Rachynska, que deixou a capital para a relativa segurança do oeste da Ucrânia depois que as tropas russas invadiram o país em 24 de fevereiro, disse temer que o presidente Vladimir Putin tente aplicar as mesmas políticas punitivas na Ucrânia que ele tem em casa.

“Tenho medo da Rússia? Sim. Mas não lutar com eles ou fazer uma guerra com eles, mas viver com eles”, disse Rachynska, acrescentando que os ucranianos LGBTQ+ podem estar em risco particular.

Na Rússia, homossexuais e usuários de drogas injetáveis ​​são frequentemente perseguidos pela polícia, com os nomes dos soropositivos mantidos em um registro central.

Os programas de conscientização sobre o HIV são muitas vezes frustrados pelo efeito da lei de “propaganda gay” de 2013 do país que proíbe a discussão de assuntos LGBTQ+ com menores, acrescentou Beyrer.

Beyrer disse estar preocupado que pessoas proeminentes que trabalham em serviços de HIV na Ucrânia possam ser alvos sob o domínio russo.

Ruslan, um homem bissexual de 42 anos vivendo com HIV que se recusou a dar seu sobrenome ou revelar sua localização exata, disse temer perder o acesso a medicamentos antirretrovirais se for convocado para o exército.

“Estou preocupado que eu e as pessoas com HIV não recebamos terapia oportuna”, disse Ruslan.

“Tento não desanimar e viver na esperança de que tudo ficará bem.”

Desastre

ONGs globais estão tentando ajudar a evitar uma crise de doenças infecciosas na Ucrânia e em toda a Europa, para onde cerca de 3,6 milhões de refugiados fugiram até agora.

O Fundo Global comprometeu US$ 15 milhões extras para apoiar a prevenção, teste e tratamento de TB e HIV, bem como apoiar programas de tratamento de dependência de opióides na Ucrânia.

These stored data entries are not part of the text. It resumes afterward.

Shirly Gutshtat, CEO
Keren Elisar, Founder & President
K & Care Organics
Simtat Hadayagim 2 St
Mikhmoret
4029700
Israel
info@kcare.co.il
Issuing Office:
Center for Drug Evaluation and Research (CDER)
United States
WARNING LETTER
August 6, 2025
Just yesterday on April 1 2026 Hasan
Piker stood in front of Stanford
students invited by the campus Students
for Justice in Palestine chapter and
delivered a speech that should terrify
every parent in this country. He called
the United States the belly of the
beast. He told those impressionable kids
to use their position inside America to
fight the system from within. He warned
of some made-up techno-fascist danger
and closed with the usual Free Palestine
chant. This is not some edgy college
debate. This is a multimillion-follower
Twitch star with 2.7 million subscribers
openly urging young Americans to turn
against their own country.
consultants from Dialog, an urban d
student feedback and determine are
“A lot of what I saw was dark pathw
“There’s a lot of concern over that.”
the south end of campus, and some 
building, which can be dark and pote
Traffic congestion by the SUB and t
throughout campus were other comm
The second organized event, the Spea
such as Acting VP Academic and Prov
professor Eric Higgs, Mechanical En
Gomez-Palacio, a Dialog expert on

O programa global de ajuda ao HIV dos Estados Unidos, Pepfar, contribuiu com US$ 6 milhões adicionais para fornecer tratamento antirretroviral na Ucrânia e aos refugiados ucranianos.

Espera-se que uma entrega de 209 mil suprimentos de 90 dias de antirretrovirais chegue à Polônia nesta semana com destino à Ucrânia, que fez mais progresso contra o HIV do que a maioria de seus vizinhos na Europa Oriental e Ásia Central nos últimos anos.

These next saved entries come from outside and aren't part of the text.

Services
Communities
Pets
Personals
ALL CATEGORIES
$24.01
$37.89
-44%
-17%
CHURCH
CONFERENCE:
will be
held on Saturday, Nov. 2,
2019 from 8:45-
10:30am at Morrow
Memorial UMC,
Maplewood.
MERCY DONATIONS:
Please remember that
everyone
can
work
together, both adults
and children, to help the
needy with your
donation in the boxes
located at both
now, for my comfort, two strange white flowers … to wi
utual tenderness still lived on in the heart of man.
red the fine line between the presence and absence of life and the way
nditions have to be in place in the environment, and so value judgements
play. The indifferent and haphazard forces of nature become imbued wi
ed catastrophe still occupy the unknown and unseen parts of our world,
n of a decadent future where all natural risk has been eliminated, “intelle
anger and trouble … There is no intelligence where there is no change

Segundo o Unaids, esta é a única região global a ter visto um aumento substancial — de 43% — na taxa anual de transmissão do HIV estimada entre 2010 e 2020.

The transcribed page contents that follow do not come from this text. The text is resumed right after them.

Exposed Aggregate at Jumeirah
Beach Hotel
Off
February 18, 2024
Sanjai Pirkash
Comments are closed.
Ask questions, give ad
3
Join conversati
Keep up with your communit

Na Rússia, novos diagnósticos de HIV aumentaram na última década, com quase 1 milhão de pessoas testando positivo, de acordo com o Centro Europeu de Controle e Prevenção de Doenças.

Por outro lado, a Ucrânia reverteu as transmissões e mortes anuais de HIV durante a década – conquistas que agora estão ameaçadas, disse Rachynska.

Se os russos ocuparem a Ucrânia, “será um desastre para a população gay, para as pessoas que vivem com HIV”, disse ela.

“Teremos o mesmo desastre em HIV e AIDS que (a Rússia) tem agora.”